Nov 1, 2022
Speaking at the Asma Jahangir Conference 2022, senior parliamentarians called on apex court judges to respect the written word of the Constitution and to not overwrite or rewrite it on the pretext of interpretation or otherwise.
In a resolution adopted in the session on ‘Separation of Powers: The Executive, the Parliament, the Judiciary, the speakers stated that parliamentarians must recognise their independent legislative responsibilities and duty to hold the government responsible, and should not be content with being participants in a mere debating club.
The session was moderated by Salahuddin Ahmed, a former president of the Sindh High Court Bar Association.
Shahid Khaqan Abbasi, former prime minister of Pakistan delivered the keynote address in the session. Other distinguished speakers included Senator Syed Ali Zafar, former law minister and leader of Pakistan Tehreek-e-Insaaf, Dr Nafisa Shah, member of the National Assembly from Pakistan Peoples Party, and Senator Raza Rabbani, former chairman of the Senate.
The house also held that elected civilian governments are the only legitimate representatives of the people and must not surrender their duty and power to frame policy and take administrative decisions to any unelected body or institution.
Senator Ali Zafar, former law minister, said that unfortunately, Pakistan’s concept of separation of powers is confused.
“The writers of the 1973 Consitution who were impressed by US concept of separation of powers, gave more powers of judicial review to courts,” he said.
The Supreme Court was given the additional powers of Article 184 (3) under which they could take suo motu action, he added. “The apex court was also given advisory jurisdiction in case of differences or disputes between provinces and federation.” Foremost, the Supreme Court has the power of interpreting the laws and the Consitution, Senator Ali Zafar said.
“Loss of reputation in the public eye has led to institutions encroaching upon the powers of other institutions,” he pointed out.
However, he emphasised that the power of interpretation has to be used positively and it cannot be used to encroach upon the field of the legislature.
Nafisa Shah, MNA, spoke about the three phases of Pakistan’s history. The first phase concluded with the tragic bifurcation of the country while the second phase comprised frequent abrogations of the 1973 Constitution, a period of political confrontation and military rules.
“Pakistan has been in the third phase of hybrid democracy since 2008,” she said. The period has led to the rule of judicial suo motu that followed appropriation of the powers of the executive, she added. Shah said the last government had impinged the powers of the legislature by issuing ordinances. She called on politicians to hold a dialogue and come together in the interest of civilian supremacy.
Senator Raza Rabbani said since its creation Pakistan became a garrison and security state. The establishment has played around with eight different types of government in its history, he said.
“Now, we have a controlled democracy,” Rabbani said.
He said it is a shame that people were still discussing the moorings of the State despite the passage of 75 years. “The civil and military bureaucracy has had a monopoly over power in the country,” he said.

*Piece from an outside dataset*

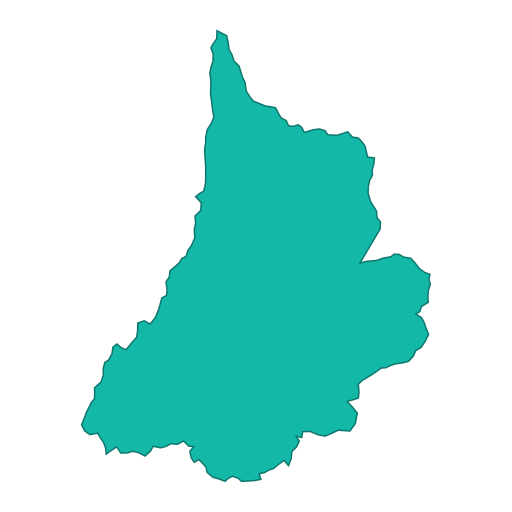 the district of Mandirituba, Paraná, Brazil
{"feature_id": "56859067B10797338801993", "entity_name": "Mandirituba", "entity_type": "district", "adm_level": 2, "iso_a3": "BRA", "parent_name": "Brazil", "parent_adm1": "Paraná", "projection": "mercator", "projection_center": [-49.327, -25.815], "detail": "fine", "context": "isolated", "style": "filled", "palette": "teal", "viewbox_px": 512, "rotation_deg": 0, "n_neighbors": 0, "source": "geoboundaries", "source_scale": "gbopen_adm2", "svg_char_len": 2846}
<svg xmlns="http://www.w3.org/2000/svg" viewBox="0 0 512 512"><path d="M288.5,465.6L291.2,458.8L291.8,451.6L296.6,446.8L299.3,441.0L296.2,436.3L301.8,437.5L302.7,431.6L310.3,431.5L318.2,434.8L325.1,436.1L331.4,433.5L338.2,430.2L349.9,431.0L355.3,423.5L357.3,413.1L352.6,407.3L347.2,401.5L358.3,398.1L359.0,392.2L358.3,384.3L361.8,380.7L371.3,375.0L376.7,371.3L381.2,368.0L385.7,367.8L390.4,365.5L395.8,363.8L401.9,363.0L408.4,361.4L413.3,356.1L415.7,350.7L421.0,347.5L425.3,341.1L428.6,334.3L426.3,329.0L424.1,322.3L421.3,317.5L415.8,314.0L419.9,311.6L421.4,306.6L428.2,302.3L427.9,296.5L428.4,290.3L430.4,284.1L428.9,279.8L429.9,274.3L424.6,272.4L419.4,268.6L414.9,262.8L410.6,258.2L403.6,257.1L399.2,254.4L394.2,254.1L390.8,256.8L383.1,258.1L376.9,260.4L369.9,261.1L364.5,261.7L359.8,263.3L380.1,229.1L380.5,222.1L376.9,217.4L376.5,211.0L370.9,202.1L368.1,193.4L368.3,186.6L369.7,180.2L372.4,175.4L372.2,170.0L373.9,163.8L374.4,157.9L367.6,157.1L365.0,146.0L361.4,141.2L358.0,137.8L352.6,137.2L347.7,131.8L341.3,134.0L337.1,135.3L332.0,135.0L327.8,134.8L325.1,130.8L319.5,129.0L313.5,129.7L304.3,132.4L301.6,127.2L298.1,124.8L293.7,126.3L288.7,126.0L286.1,120.5L281.1,117.9L278.3,113.1L275.5,107.7L270.7,106.8L265.4,106.0L259.5,103.6L253.2,101.0L249.8,96.7L246.3,91.1L245.1,82.8L242.2,76.5L240.8,71.7L239.1,66.1L233.9,60.9L231.8,54.3L229.2,50.1L228.2,42.9L226.7,35.7L221.9,33.3L217.0,30.7L216.7,38.7L213.0,43.9L210.9,47.8L213.2,54.1L213.0,61.2L210.9,67.6L209.8,73.3L210.7,79.0L210.9,84.8L210.5,94.3L211.4,100.0L212.5,109.3L213.9,117.3L210.9,124.0L207.3,129.5L205.7,137.2L205.7,142.9L204.7,148.2L204.9,155.0L205.3,160.6L205.7,167.9L205.7,177.5L205.5,183.1L203.8,191.1L199.5,193.6L195.6,196.6L201.2,202.7L200.8,210.4L195.0,216.1L195.6,223.6L194.3,229.1L194.8,237.9L191.4,245.6L188.0,250.4L186.0,256.4L181.9,258.5L179.2,262.8L175.1,266.6L170.0,270.8L169.3,277.0L166.0,281.8L167.1,290.1L166.5,295.5L161.9,297.9L160.1,304.3L158.7,309.3L155.4,317.5L150.2,324.1L144.2,320.8L137.8,323.0L137.6,330.8L136.7,337.1L131.8,342.8L125.9,349.8L120.7,347.3L116.9,344.0L112.9,347.2L112.0,353.8L108.6,360.0L104.8,362.5L103.2,368.9L103.3,375.6L101.0,382.0L94.5,387.8L94.7,393.3L94.4,399.0L91.4,402.3L89.3,406.8L86.6,411.8L85.1,416.1L81.6,424.8L84.8,431.0L89.8,434.6L97.6,433.2L100.5,438.0L103.5,442.5L105.6,447.9L106.2,454.1L110.8,450.8L116.7,446.8L120.7,453.0L127.1,453.0L132.5,451.3L138.3,452.5L145.1,456.0L150.5,451.1L153.1,446.3L160.6,447.8L165.8,446.5L170.7,443.8L177.4,444.3L183.5,441.0L188.7,446.1L193.8,446.6L189.8,451.3L191.3,458.0L194.3,462.3L198.8,459.5L202.2,462.9L205.8,466.9L207.3,472.6L213.0,477.3L219.0,479.0L225.1,481.3L228.2,478.4L232.3,476.3L238.0,478.1L241.5,481.3L246.7,481.1L255.2,480.5L260.9,479.3L259.1,473.8L264.5,472.6L269.4,469.8L273.4,468.6L279.0,464.0L284.0,460.5L288.5,465.6Z" fill="#14b8a6" stroke="#0f766e" stroke-width="1.5"/></svg>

Pakistan was currently witnessing a transition from monopoly to the dominance of the civil and military bureaucracy, Rabbani said.
The senior parliamentarian called on a dialogue between the institutions- the executive, judiciary, and legislature over the separation of powers.
Former prime minister Shahid Khaqan Abbasi said the discussion on the separation of powers in Pakistan remains an academic exercise because real power rested elsewhere.
“The Constitution defines areas of power but there is a vast grey area, leading to an inherent conflict,” he said.
Abbasi concluded that the judiciary had to look into the issue of judicial appointments lingering for over 20 years.